How to profit from the sharemarket's holding pattern
If you believe the Australian sharemarket is going sideways again, here is a share fund designed to profit from such a holding pattern.
It is called the BetaShares Equity Yield Maximiser Fund, which is listed on the Australian sharemarket with the ASX code YMAX.
Its aim is to pay out an income that is higher than the dividend yield of the portfolio of the 20 blue-chip Australian shares that are represented in the S&P/ASX 20 Index.
How does it do this? The fund holds the physical top 20 shares and uses a "buy-write" strategy, selling or writing exchange-traded call options that are listed on the ASX. BetaShares estimates that the exercise prices are 3% to 7% above the current market prices of the securities.
The strategy gives the buyer the right to acquire the relevant shares from the investor at a certain exercise price. The seller of the call option - in this case BetaShares - receives a fee or income that is paid to the investor.
This fee supplements the dividend paid by the shares, boosting the investor's income above the current market price of the securities. The fund pays all dividends and franking credits quarterly.
But by selecting a 3% to 7% gain, the seller gives up some of the future capital gain potential, so misses out on any sharp sharemarket rallies.
BetaShares says that many Australians have experienced a sideways market, as the ASX was in a negative trend for the six years between 2007 and 2011.

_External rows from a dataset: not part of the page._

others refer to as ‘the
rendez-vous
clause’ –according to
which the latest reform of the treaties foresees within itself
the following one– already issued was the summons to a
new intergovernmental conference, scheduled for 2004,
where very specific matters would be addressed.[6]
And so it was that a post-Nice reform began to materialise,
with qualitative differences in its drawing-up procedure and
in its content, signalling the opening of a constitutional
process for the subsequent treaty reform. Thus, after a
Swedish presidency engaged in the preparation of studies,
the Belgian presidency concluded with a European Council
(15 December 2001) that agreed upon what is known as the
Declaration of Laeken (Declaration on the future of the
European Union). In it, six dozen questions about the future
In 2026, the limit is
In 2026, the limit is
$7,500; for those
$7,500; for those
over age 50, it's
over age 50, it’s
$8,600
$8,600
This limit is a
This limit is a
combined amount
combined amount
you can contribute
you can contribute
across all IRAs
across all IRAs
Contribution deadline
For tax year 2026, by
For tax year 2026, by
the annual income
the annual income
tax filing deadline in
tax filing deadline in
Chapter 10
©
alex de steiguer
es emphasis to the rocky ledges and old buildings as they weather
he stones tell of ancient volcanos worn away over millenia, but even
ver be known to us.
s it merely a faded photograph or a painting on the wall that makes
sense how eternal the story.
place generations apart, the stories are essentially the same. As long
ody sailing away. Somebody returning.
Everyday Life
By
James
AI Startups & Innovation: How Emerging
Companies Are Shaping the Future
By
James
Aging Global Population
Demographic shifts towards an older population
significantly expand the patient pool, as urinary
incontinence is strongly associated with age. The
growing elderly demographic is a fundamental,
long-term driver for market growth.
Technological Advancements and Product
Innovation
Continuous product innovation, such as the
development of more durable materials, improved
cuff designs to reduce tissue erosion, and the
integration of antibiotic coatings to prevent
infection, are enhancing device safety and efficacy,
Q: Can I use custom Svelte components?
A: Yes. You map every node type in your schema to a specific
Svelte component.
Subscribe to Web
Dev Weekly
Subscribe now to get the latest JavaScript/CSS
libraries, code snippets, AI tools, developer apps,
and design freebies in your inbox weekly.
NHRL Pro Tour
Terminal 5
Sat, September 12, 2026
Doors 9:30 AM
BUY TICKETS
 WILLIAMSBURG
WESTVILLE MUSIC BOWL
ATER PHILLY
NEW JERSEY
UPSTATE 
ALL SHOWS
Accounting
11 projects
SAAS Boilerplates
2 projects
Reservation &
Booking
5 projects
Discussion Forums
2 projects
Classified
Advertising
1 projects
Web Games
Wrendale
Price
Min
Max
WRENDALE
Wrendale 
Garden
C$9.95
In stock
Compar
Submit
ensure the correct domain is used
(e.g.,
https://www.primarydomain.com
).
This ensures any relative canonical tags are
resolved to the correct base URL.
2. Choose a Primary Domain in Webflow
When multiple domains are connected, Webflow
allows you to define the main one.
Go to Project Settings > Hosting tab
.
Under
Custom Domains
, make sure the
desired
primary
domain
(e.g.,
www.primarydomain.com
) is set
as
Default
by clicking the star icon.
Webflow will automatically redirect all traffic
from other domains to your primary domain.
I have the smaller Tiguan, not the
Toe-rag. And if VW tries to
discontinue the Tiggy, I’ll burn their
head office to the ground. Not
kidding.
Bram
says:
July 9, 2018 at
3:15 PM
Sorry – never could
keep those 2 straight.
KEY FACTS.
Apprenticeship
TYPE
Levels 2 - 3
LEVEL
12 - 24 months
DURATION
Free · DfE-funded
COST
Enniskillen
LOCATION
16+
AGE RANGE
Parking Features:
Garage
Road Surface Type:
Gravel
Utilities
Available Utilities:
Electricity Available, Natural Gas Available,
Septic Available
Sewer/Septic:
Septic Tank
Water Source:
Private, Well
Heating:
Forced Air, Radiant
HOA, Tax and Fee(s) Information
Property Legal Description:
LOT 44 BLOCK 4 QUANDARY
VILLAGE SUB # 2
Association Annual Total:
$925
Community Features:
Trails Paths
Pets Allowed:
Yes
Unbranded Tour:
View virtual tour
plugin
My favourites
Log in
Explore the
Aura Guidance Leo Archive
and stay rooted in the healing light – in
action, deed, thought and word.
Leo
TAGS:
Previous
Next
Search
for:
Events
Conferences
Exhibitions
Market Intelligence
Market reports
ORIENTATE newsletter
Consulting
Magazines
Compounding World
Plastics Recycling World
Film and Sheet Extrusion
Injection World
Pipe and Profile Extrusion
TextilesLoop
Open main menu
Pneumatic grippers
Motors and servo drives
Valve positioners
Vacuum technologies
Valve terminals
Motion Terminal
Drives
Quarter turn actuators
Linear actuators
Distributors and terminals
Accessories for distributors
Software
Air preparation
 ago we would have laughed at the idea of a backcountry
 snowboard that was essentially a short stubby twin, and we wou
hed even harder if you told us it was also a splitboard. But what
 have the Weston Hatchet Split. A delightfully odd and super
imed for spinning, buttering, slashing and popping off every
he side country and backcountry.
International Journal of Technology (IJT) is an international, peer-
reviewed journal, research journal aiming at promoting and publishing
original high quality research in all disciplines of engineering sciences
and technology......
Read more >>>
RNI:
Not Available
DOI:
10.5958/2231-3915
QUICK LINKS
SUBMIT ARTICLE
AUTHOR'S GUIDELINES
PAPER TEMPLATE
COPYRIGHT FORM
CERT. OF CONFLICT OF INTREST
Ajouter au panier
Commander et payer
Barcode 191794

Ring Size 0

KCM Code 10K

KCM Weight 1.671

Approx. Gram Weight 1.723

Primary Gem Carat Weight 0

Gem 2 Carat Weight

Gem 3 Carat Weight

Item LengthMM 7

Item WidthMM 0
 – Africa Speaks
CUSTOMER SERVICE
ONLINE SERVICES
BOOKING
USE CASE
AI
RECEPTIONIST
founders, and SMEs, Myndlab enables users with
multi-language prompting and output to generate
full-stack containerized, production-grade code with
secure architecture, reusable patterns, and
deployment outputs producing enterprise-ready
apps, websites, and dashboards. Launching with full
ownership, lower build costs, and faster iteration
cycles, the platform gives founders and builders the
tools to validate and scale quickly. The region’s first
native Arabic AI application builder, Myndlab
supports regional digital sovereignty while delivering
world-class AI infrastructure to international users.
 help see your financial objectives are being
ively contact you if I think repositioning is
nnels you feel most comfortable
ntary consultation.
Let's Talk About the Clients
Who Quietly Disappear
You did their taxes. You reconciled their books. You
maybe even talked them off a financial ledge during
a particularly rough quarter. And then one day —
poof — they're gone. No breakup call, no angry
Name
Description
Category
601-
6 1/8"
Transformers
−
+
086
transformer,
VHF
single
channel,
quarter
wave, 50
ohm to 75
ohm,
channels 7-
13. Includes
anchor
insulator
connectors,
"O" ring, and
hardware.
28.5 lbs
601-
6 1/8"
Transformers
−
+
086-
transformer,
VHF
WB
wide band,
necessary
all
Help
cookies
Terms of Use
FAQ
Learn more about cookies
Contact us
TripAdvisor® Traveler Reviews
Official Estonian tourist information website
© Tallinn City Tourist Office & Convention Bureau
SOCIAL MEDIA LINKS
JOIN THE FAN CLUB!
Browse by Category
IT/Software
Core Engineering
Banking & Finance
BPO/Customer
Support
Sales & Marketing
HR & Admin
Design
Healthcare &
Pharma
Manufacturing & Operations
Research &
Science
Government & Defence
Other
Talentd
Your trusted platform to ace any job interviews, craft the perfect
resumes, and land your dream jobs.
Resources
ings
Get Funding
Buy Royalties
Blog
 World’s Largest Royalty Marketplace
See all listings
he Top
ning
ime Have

This fund suits investors who believe the sharemarket is going sideways but are still happy to be in it. It suits investors who are focused on income, as it pays more than the dividend yield.
The main risk is that the fund will underperform in a strongly rising market, such as the one in the year up to the end of February this year.
This means that gains are limited. The fees are transparent and reasonable for this sort of buy-write product, with the management fee at 0.59% and expenses capped at 0.2%.